Publié le Mercredi 12 février 2025 à 11h00.

OppriméEs et exploitéEs du monde entier, solidarité !

Les images post-cessez-le-feu qui nous parviennent montrent le contraste entre le retour à la vie « normale » après la fin des bombardements et l’horreur des destructions à Gaza. Respectant cette partie de l’accord, l’armée d’occupation s’est retirée du corridor Netzarim qui coupait la bande en deux.

Ce corridor est celui des tirs de snipers et des assassinats sans sommation. Les images sont celles du retour dans un décor lunaire de désolation et de destruction. Mais celles d’un retour quand même. 

Renverser les normes internationales

Dans ce contexte, Trump a renouvelé plusieurs fois son souhait de « nettoyer » Gaza. Expulser les GazaouiEs pour les expédier dans d’autres pays. L’appel de Trump à un nettoyage ethnique de Gaza est l’affirmation d’un mouvement mondial, avec Israël à l’avant-garde, qui cherche à renverser les normes inter­nationales établies de longue date. Les liens des PalestinienNEs avec cette terre s’opposent directement à ce projet.

Dans la logique décrite, Gaza n’est plus qu’un lotissement en bord de mer, prêt à être acquis et investi. En prenant exemple sur la «Riviera » de la Côte d’Azur comme argument de vente. Trump a évoqué le potentiel de rendre à Gaza sa grandeur — mais sans les GazaouiEs.

Plan incohérent

Dans la conférence de presse qu’il a tenue avec Netanyahou, il a aligné les propos incohérents et contradictoires sur son « plan ». D’un côté, les PalestinienNEs pourraient revenir, de l’autre ils auraient des « maisons tellement belles qu’ils ne voudraient plus partir ». Il a insisté sur le contrôle américain sur la bande de Gaza. Il a évoqué vouloir convaincre l’Égypte ou la Jordanie pour déporter les PalestinienNEs. Et payer la reconstruction avec l’argent saoudien. En revanche, pas question de délivrer des visas pour venir aux États-Unis

La plupart des journaux main­stream ont adopté le langage de Trump lorsqu’il s’agit de la Palestine. Le New York Times a parlé de « réinstallation » des PalestinienNEs comme si le déplacement forcé et le nettoyage ethnique étaient un casse-tête logistique plutôt qu’un crime contre l’humanité. Sur France Info, un journaliste explique : « On a envie de voir si cette proposition de Trump a vocation à exister sur le plan économique […] La bande de Gaza en Riviera, est-ce que ça a du sens pour le professionnel du tourisme que vous êtes ? La bande de Gaza a des atouts, on l’a déjà dit… »
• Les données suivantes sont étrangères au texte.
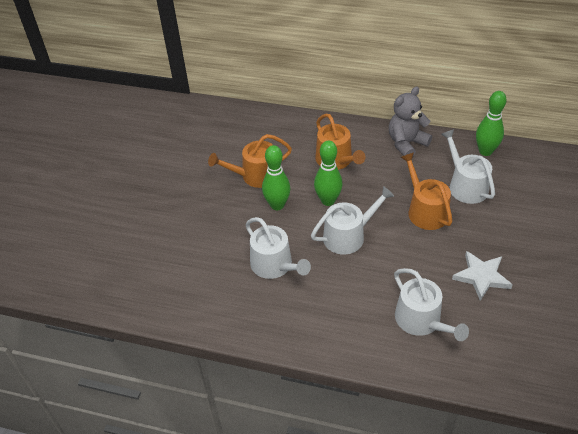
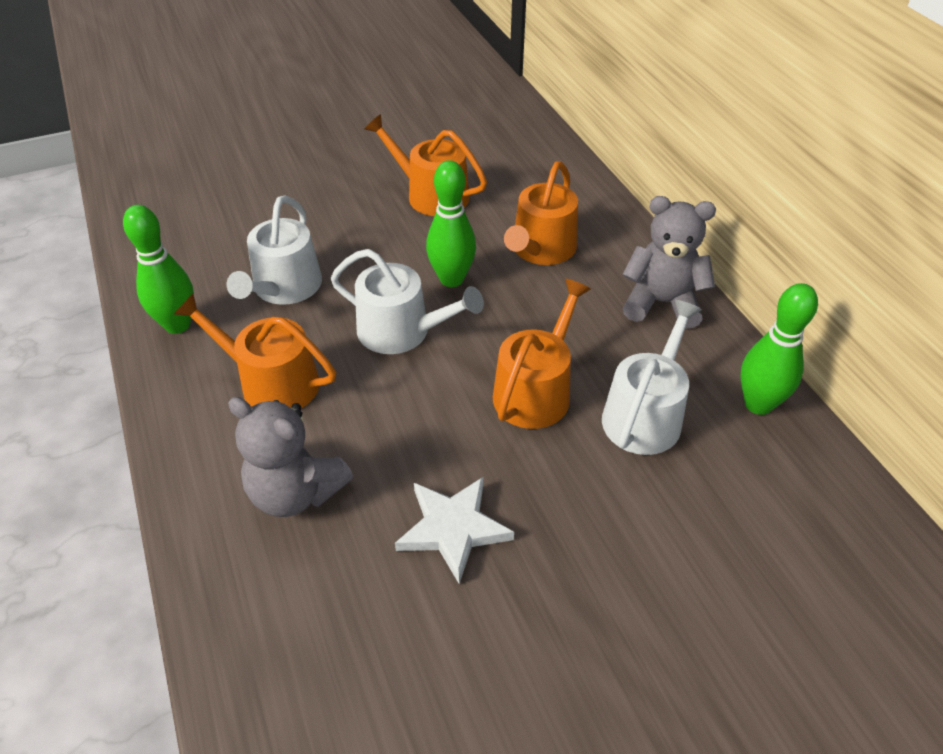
camera: 50 degrees right, 0 degrees up
(277, 205) = (396, 238): green bowling pin -> green bowling pin (177, 325)
(341, 300) = (271, 382): none -> orange watering can
(422, 321) = (296, 492): white watering can -> grey teddy bear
Déshumanisation à son comble

Nulle part il n’a été fait mention du nettoyage ethnique ou de la reconnaissance de ceux qui cherchent à chasser la population indigène. La déshumanisation est à son comble. Même si la couverture médiatique peut être critique sur les plans de Trump, ce n’est pas la moralité de l’acte qui est mise en doute, mais plutôt sa faisabilité. L’accent porte essentiellement sur les défis pratiques d’un tel projet : les obstacles logistiques, les hésitations des gouvernements arabes, le risque d’instabilité régionale et le sérieux de Trump. 

Par exemple, dans The Economist, on évalue son plan « époustouflant » comme un « levier » destiné à faciliter la normalisation avec l’Arabie saoudite et à donner à ce pays une justification pour normaliser ses relations après 15 mois de massacres et de destructions à Gaza. Nulle part pour indiquer que déporter des gens est un crime, d’autant plus grand qu’il s’agit d’un peuple victime de génocide. Nulle part pour même se demander ce qu’en penseraient les personnes concernées à qui on n’a pas demandé leur avis.

Un vieux rêve fasciste

Trump a plusieurs fois insisté sur le fait qu’il allait convaincre l’Égypte et la Jordanie d’« accueillir les GazaouiEs » qui auront des maisons « merveilleuses » car l’Arabie saoudite a « énormément d’argent »

Il s’agit d’une continuation du génocide et d’une purification ethnique et raciste. En déportant en masse aux USA et en le proposant en Palestine, Trump donne corps à un vieux rêve raciste et fasciste de sociétés avec des populations subalternes. Il s’agit d’un projet pour les PalestinienNEs mais également pour tous les oppriméEs et les exploitéEs du monde entier. Les PalestinienNEs sont chez eux — ils resteront chez eux.